Genre : Fantasy, et début d’Amitié.
Copyright : Tout est à MOI, donc merci de demander la permission avant de réutiliser ou de redistribuer^^
Note : Cette histoire se passe dans les Terres de Brumes, plusieurs siècles avant la naissance de Myranael, Yamaël et les autres.
Pour les précisions géographiques, un lien est disponible sur mon profil vers une carte des Terres de Brumes.
Pour ce qui est des question chronologiques, j’espère parvenir à bricoler une frise ou quelque chose du genre aussi rapidement que possible. En attendant, n’hésitez pas à me poser toutes les questions que vous voudrez, et j’y répondrais aussi vite que possible^^
La Ponte"S'il n'y a qu'un seule elfe dans toute les terres de Brumes qui n'a aucune chance d'être Chevalier un jour, c'est bien toi!
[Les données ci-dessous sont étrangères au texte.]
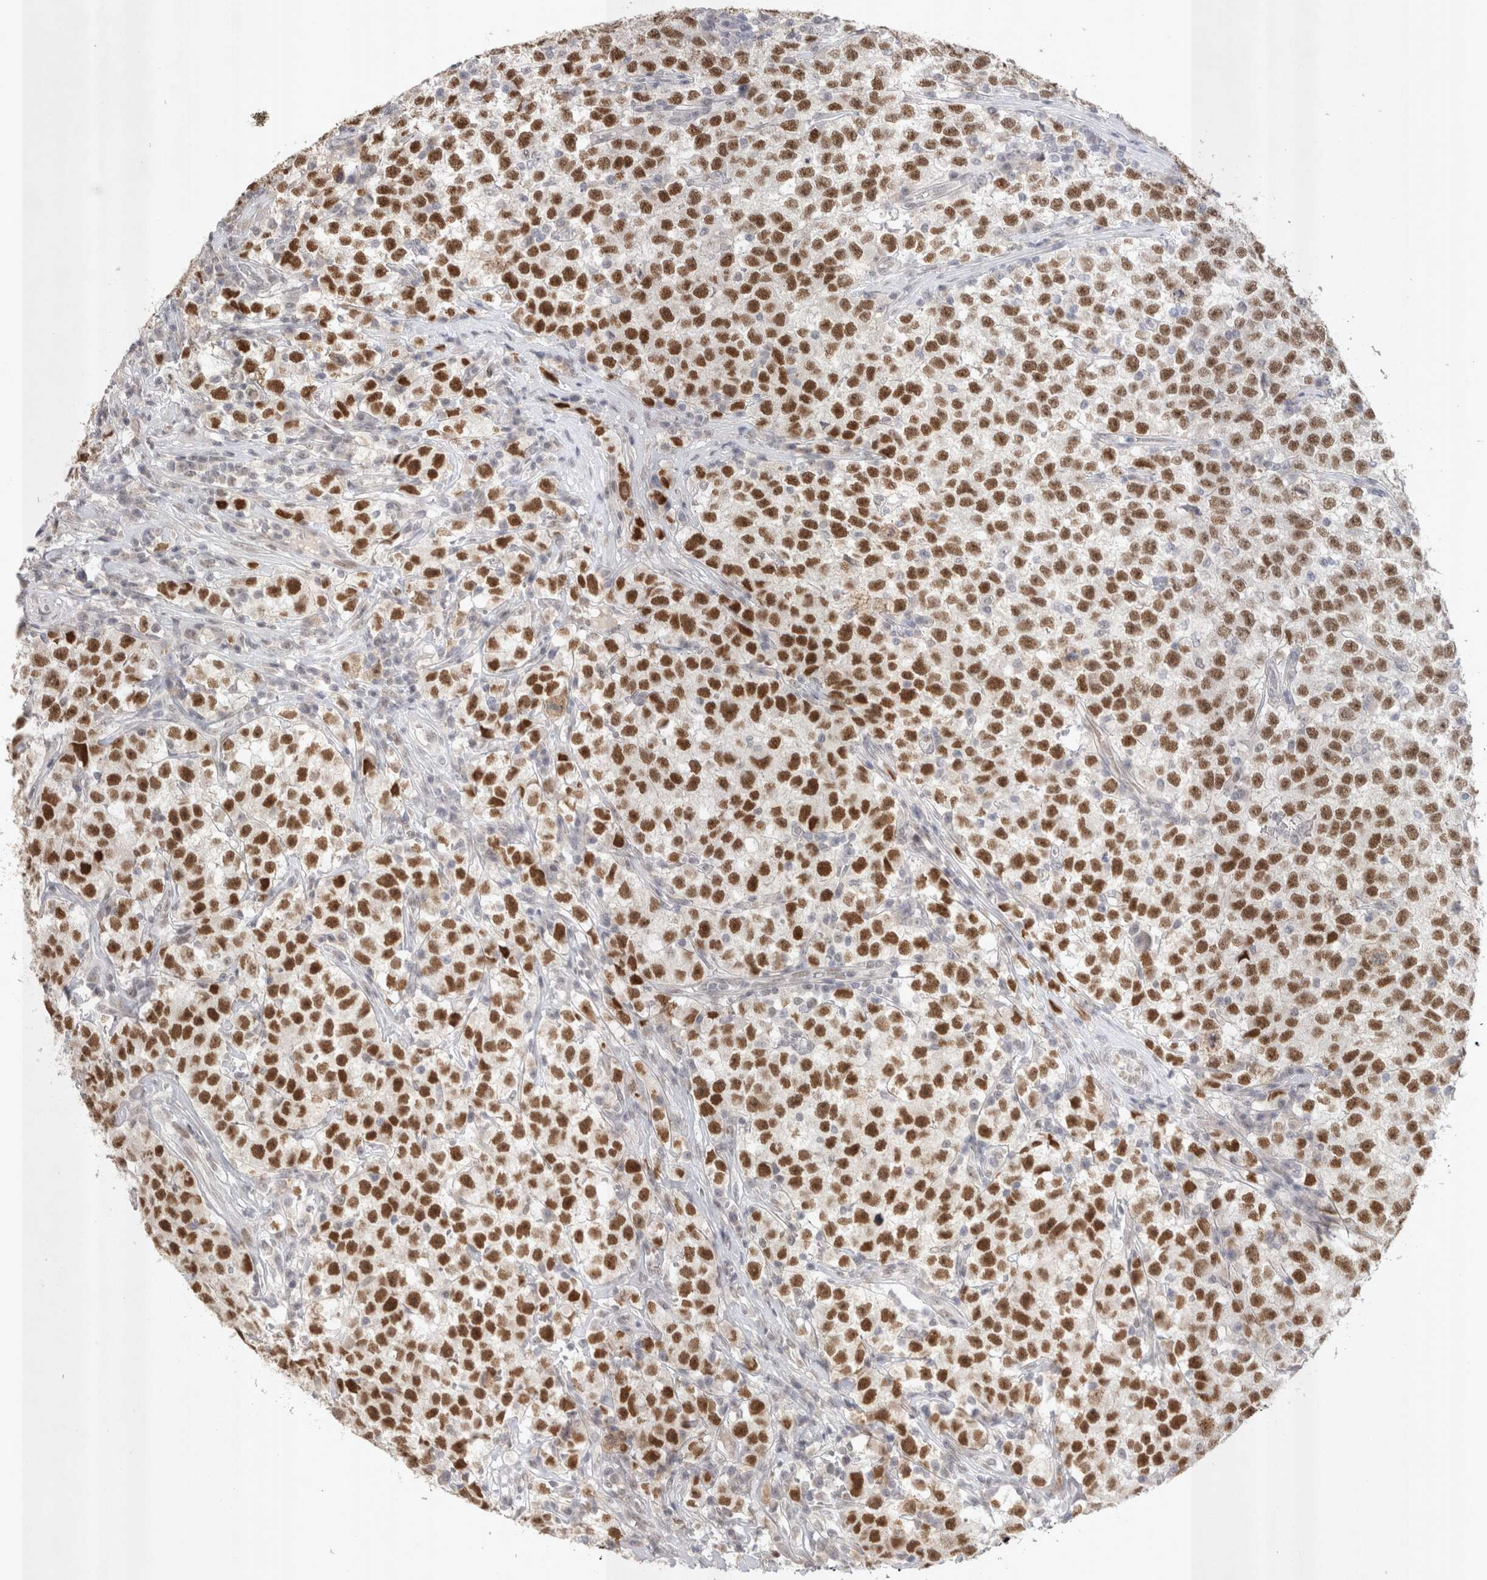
{"staining": {"intensity": "strong", "quantity": ">75%", "location": "nuclear"}, "tissue": "testis cancer", "cell_type": "Tumor cells", "image_type": "cancer", "snomed": [{"axis": "morphology", "description": "Seminoma, NOS"}, {"axis": "topography", "description": "Testis"}], "caption": "Immunohistochemical staining of testis cancer (seminoma) demonstrates high levels of strong nuclear staining in about >75% of tumor cells.", "gene": "RECQL4", "patient": {"sex": "male", "age": 22}}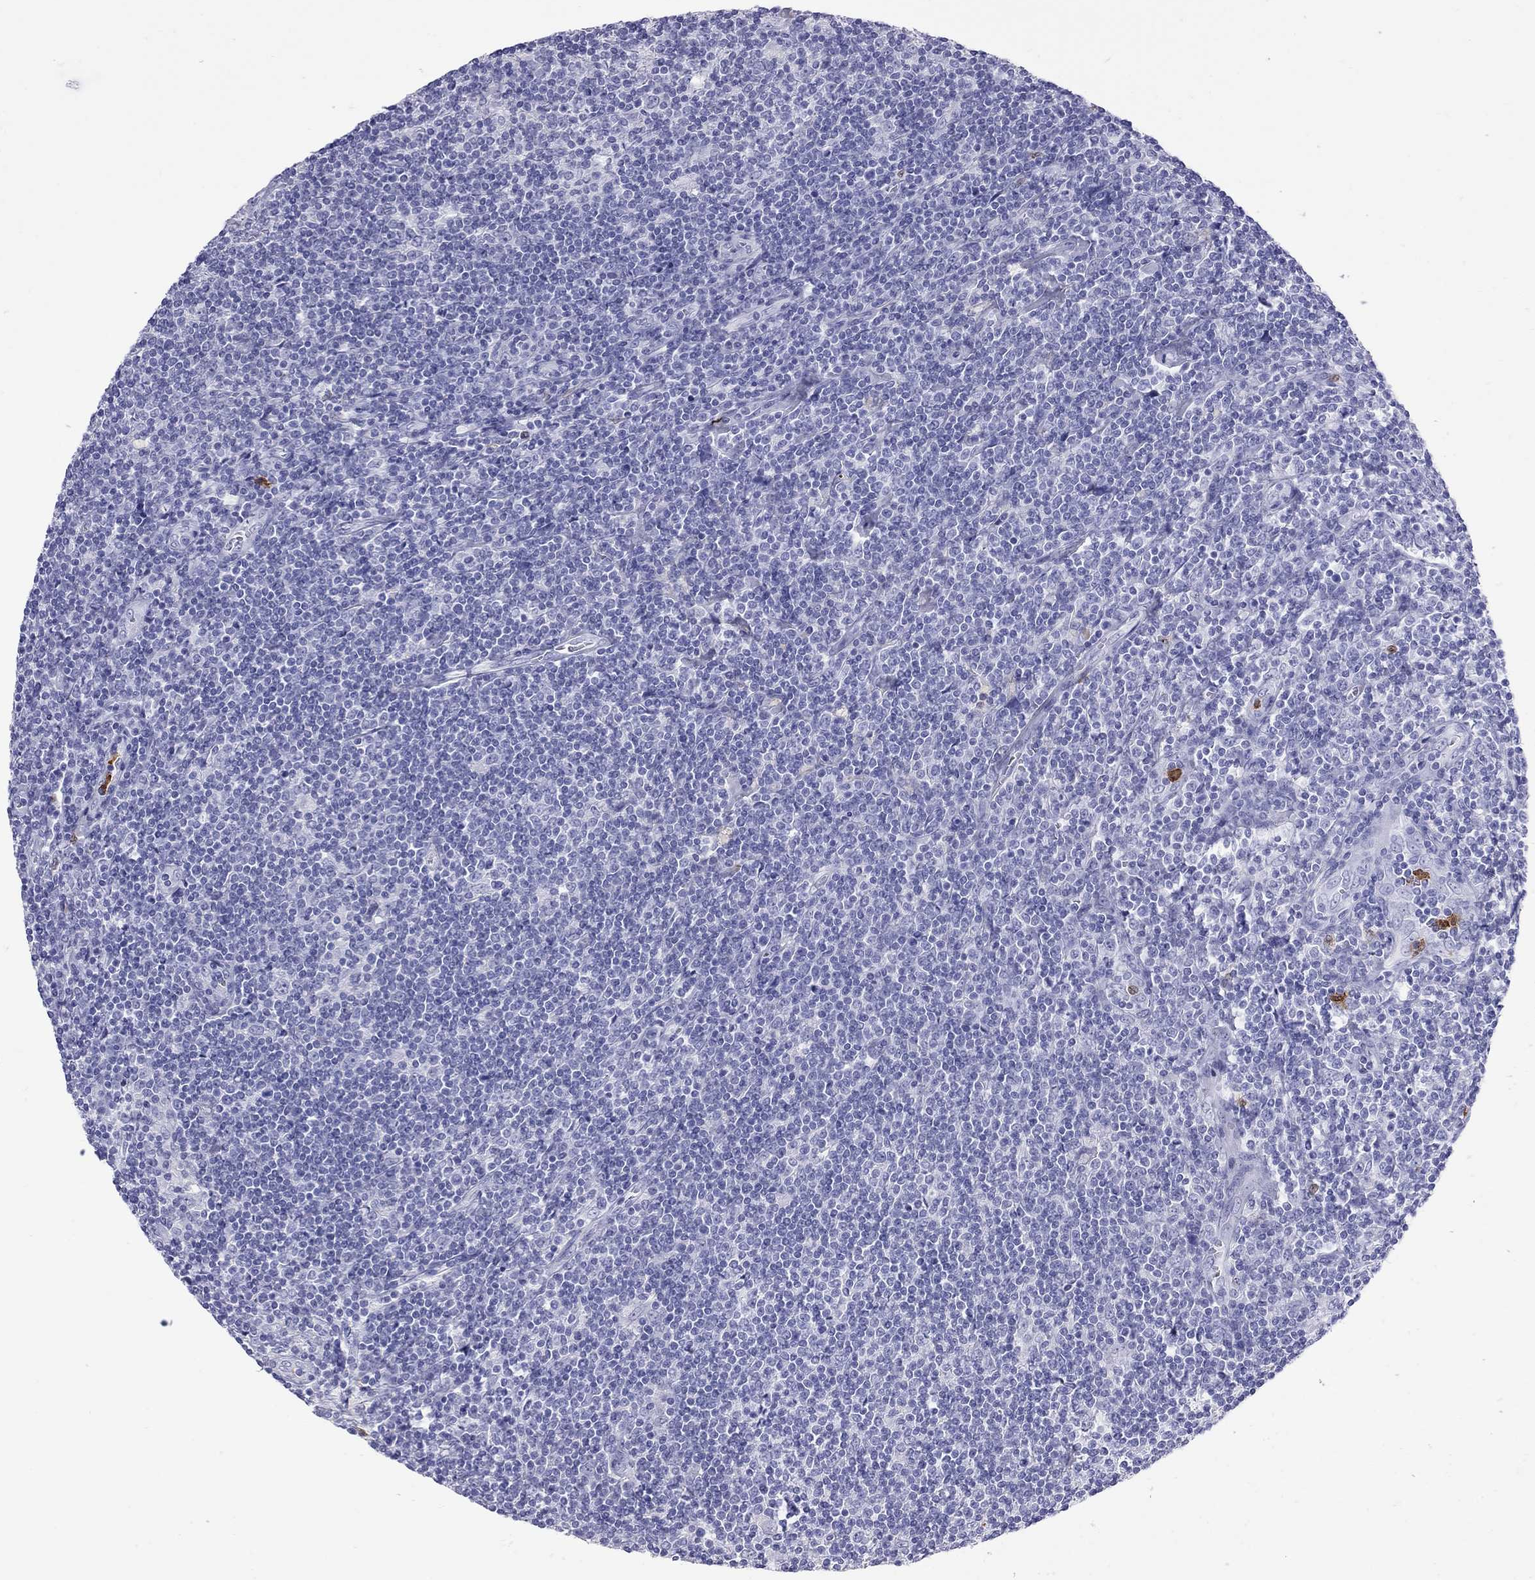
{"staining": {"intensity": "negative", "quantity": "none", "location": "none"}, "tissue": "lymphoma", "cell_type": "Tumor cells", "image_type": "cancer", "snomed": [{"axis": "morphology", "description": "Hodgkin's disease, NOS"}, {"axis": "topography", "description": "Lymph node"}], "caption": "Image shows no protein positivity in tumor cells of Hodgkin's disease tissue. The staining was performed using DAB to visualize the protein expression in brown, while the nuclei were stained in blue with hematoxylin (Magnification: 20x).", "gene": "SLAMF1", "patient": {"sex": "male", "age": 40}}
Alors cesses de rêvasser et retourne au travail, cette ferme ne va pas se gérer toute seule!"
Nombre de jeune elfe, à ces mots, se seraient précipitées dans leur chambre pour y pleurer tout leur saoul… Mais Zaou, parfaitement consciente de l'inutilité de ce geste, se contenta d'obéir à son père adoptif.
Ce n'était pas un mauvais homme: il ne l'avait jamais frappée, et elle ne manquait de rien sur le plan matériel… Mais elle se sentait plus employée que fille, dans cette maison. Sa mère ne lui avait jamais rien offert qui ne soit pas utile à son travail, et, bien que tout deux soient des gens tout à fait corrects et respectables, Zaou ne les aimait pas.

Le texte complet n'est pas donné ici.